TASK DIRECTIONS = Find the lines holding the string "none" in the data, then copy all of them.

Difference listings
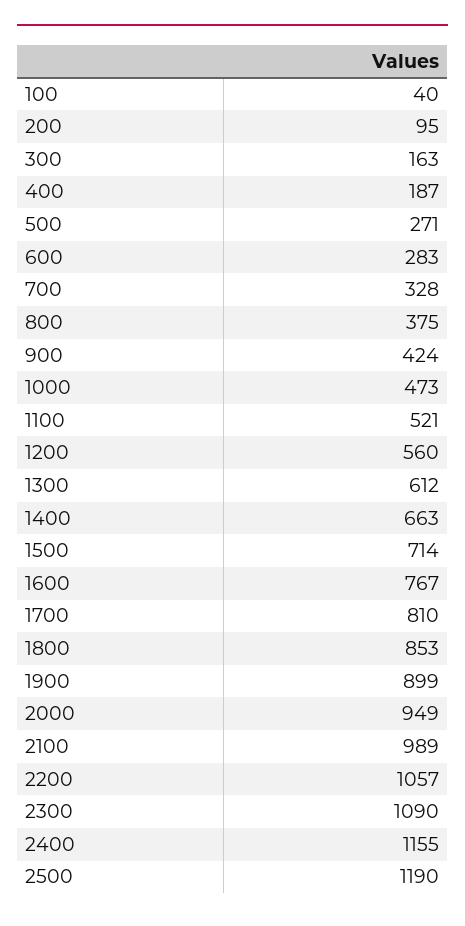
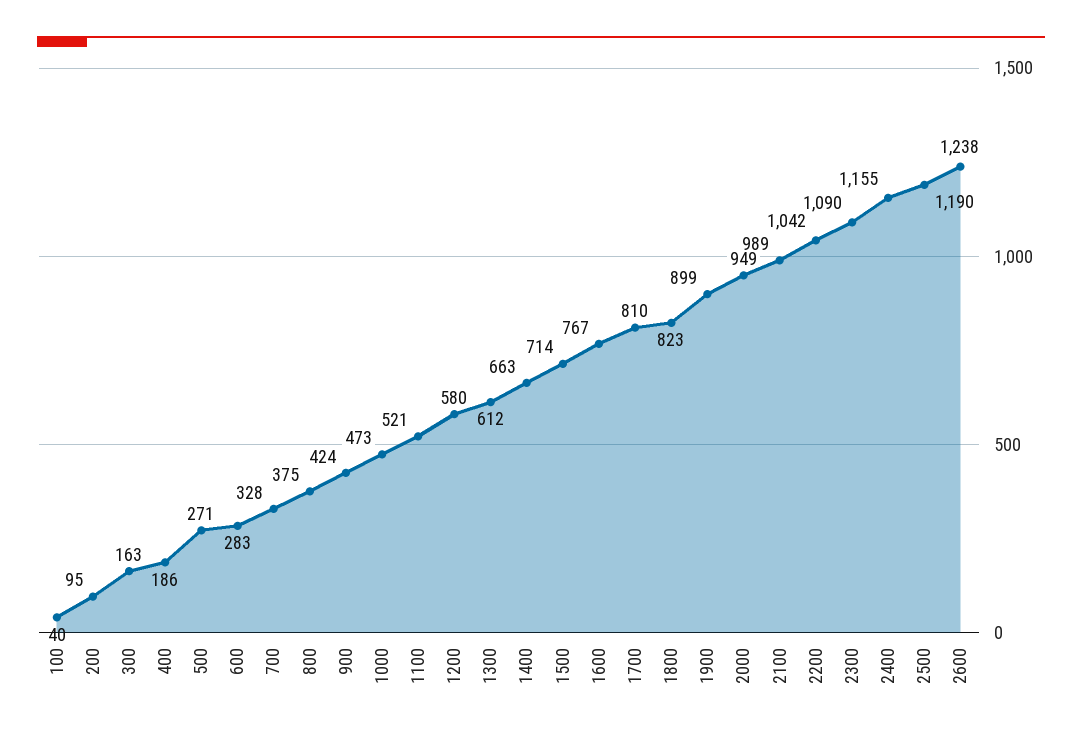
400: 187 -> 186
1200: 560 -> 580
1800: 853 -> 823
2200: 1057 -> 1042
2600: none -> 1238

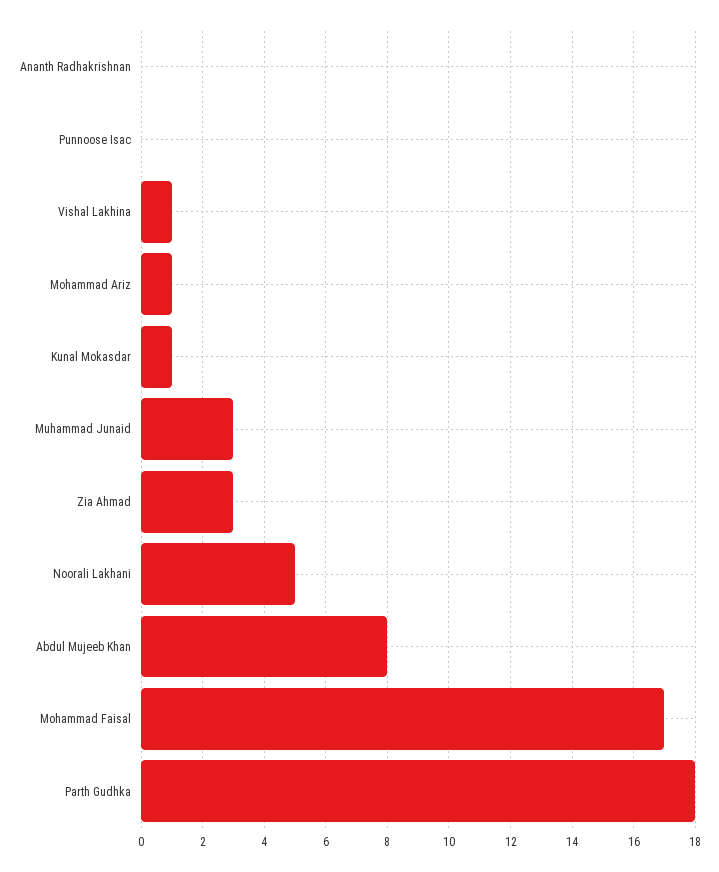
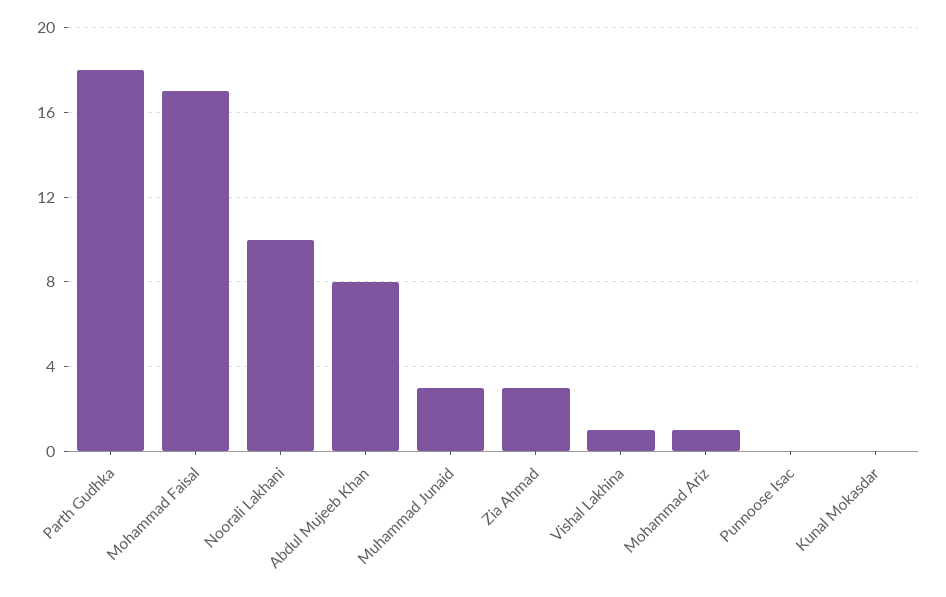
Ananth Radhakrishnan: 0 -> none
Kunal Mokasdar: 1 -> 0
Noorali Lakhani: 5 -> 10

TASK OUTPUT =
2600: none -> 1238
Ananth Radhakrishnan: 0 -> none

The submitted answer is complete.